It was a welcome change from the usual dreary story: a Christian or a Hindu Pakistani accused of blasphemy on flimsy grounds, tried, and sentenced to prison - or found innocent, set free and then murdered by some Muslim fanatic. This time was different.
The victim this time was a 14-year-old Christian girl, Rimsa Masih, who is believed to suffer from Down Syndrome. She was stopped by a young Muslim man who found the half-burned remnants of a book that allegedly included verses from the Koran in her carrier bag. He told the local imam, who called the police, and she was arrested.

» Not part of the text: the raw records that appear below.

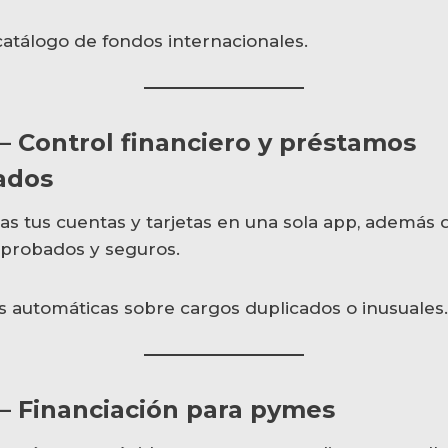
atálogo de fondos internacionales.
– Control financiero y préstamos
ados
as tus cuentas y tarjetas en una sola app, además 
probados y seguros.
s automáticas sobre cargos duplicados o inusuales.
 – Financiación para pymes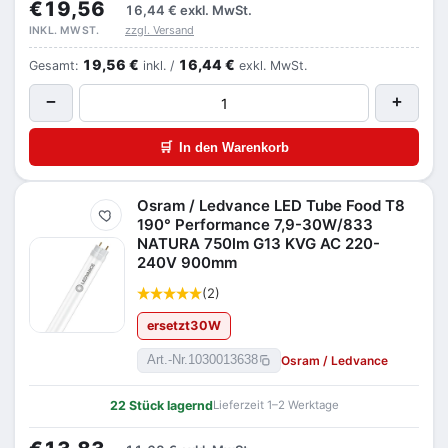
€19,56
16,44 €
exkl. MwSt.
zzgl. Versand
INKL. MWST.
19,56 €
16,44 €
Gesamt:
inkl. /
exkl. MwSt.
−
+
🛒
In den Warenkorb
Osram / Ledvance LED Tube Food T8
Merken
190° Performance 7,9-30W/833
NATURA 750lm G13 KVG AC 220-
240V 900mm
(2)
ersetzt
30
W
Osram / Ledvance
Art.-Nr.
1030013638
22 Stück lagernd
Lieferzeit 1–2 Werktage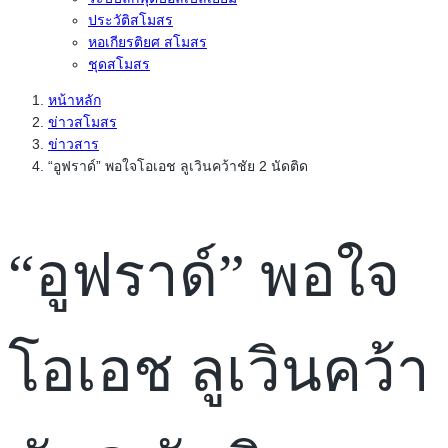
ประวัติสโมสร
หอเกียรติยศ สโมสร
ชุดสโมสร
หน้าหลัก
ข่าวสโมสร
ข่าวสาร
“อูฟราด์” พอใจโอเอช ลูเวินคว้าชัย 2 นัดติด
“อูฟราด์” พอใจ
โอเอช ลูเวินคว้า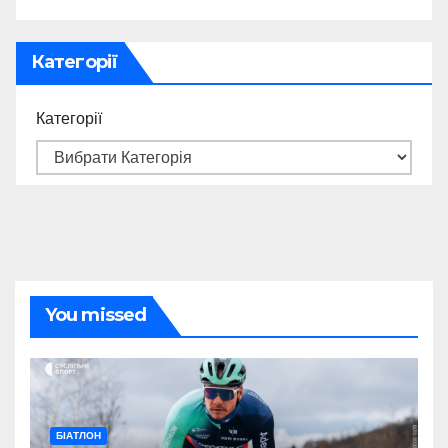
Категорії
Категорії
You missed
БІАТЛОН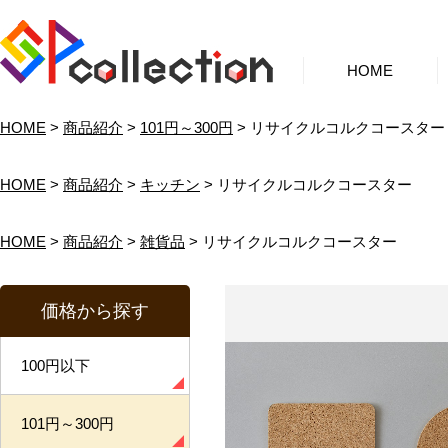
HOME
HOME
>
商品紹介
>
101円～300円
> リサイクルコルクコースター
HOME
>
商品紹介
>
キッチン
> リサイクルコルクコースター
HOME
>
商品紹介
>
雑貨品
> リサイクルコルクコースター
価格から探す
100円以下
101円～300円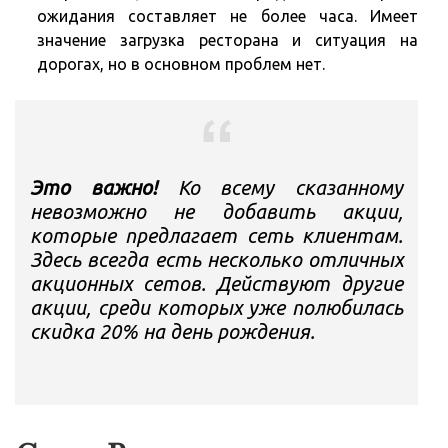
ожидания составляет не более часа. Имеет
значение загрузка ресторана и ситуация на
дорогах, но в основном проблем нет.
Это важно!
Ко всему сказанному
невозможно не добавить акции,
которые предлагает сеть клиентам.
Здесь всегда есть несколько отличных
акционных сетов. Действуют другие
акции, среди которых уже полюбилась
скидка 20% на день рождения.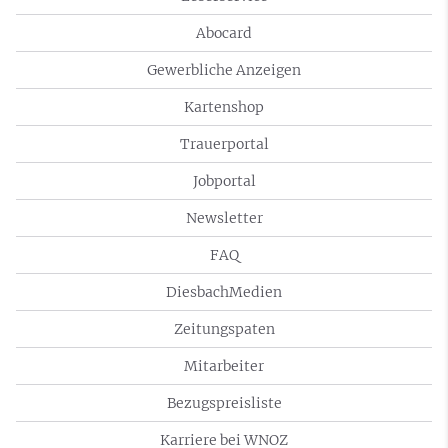
Abocard
Gewerbliche Anzeigen
Kartenshop
Trauerportal
Jobportal
Newsletter
FAQ
DiesbachMedien
Zeitungspaten
Mitarbeiter
Bezugspreisliste
Karriere bei WNOZ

This kind of story usually ends badly in Pakistan. Two years ago, for example, a Christian woman, Asia Bibi, was arrested for insulting the Prophet Mohammad while arguing with fellow farm-workers. She was sentenced to death by hanging, but it was such a manifest injustice that the governor of Punjab province, Salman Taseer, publicly called for the repeal of the blasphemy law. He was assassinated by his own bodyguard in January, 2011.
The bodyguard was tried for murder and convicted, but he was treated as a hero by many Pakistanis, and the judge who sent him to prison had to flee the country. Two months later the only Christian member of Pakistan's cabinet, Shahbaz Bhatti, was also shot dead when he spoke out against the blasphemy laws. Since then, almost nobody has dared to criticise them.
Asia Bibi remains in prison awaiting execution. Her entire family, including her five children, live in hiding and cannot work or go to school. And while the higher courts would once have thrown out her conviction - they have overturned hundreds of sentences for blasphemy imposed by lower courts that were too vulnerable to local pressures - she can no longer even be confident of that.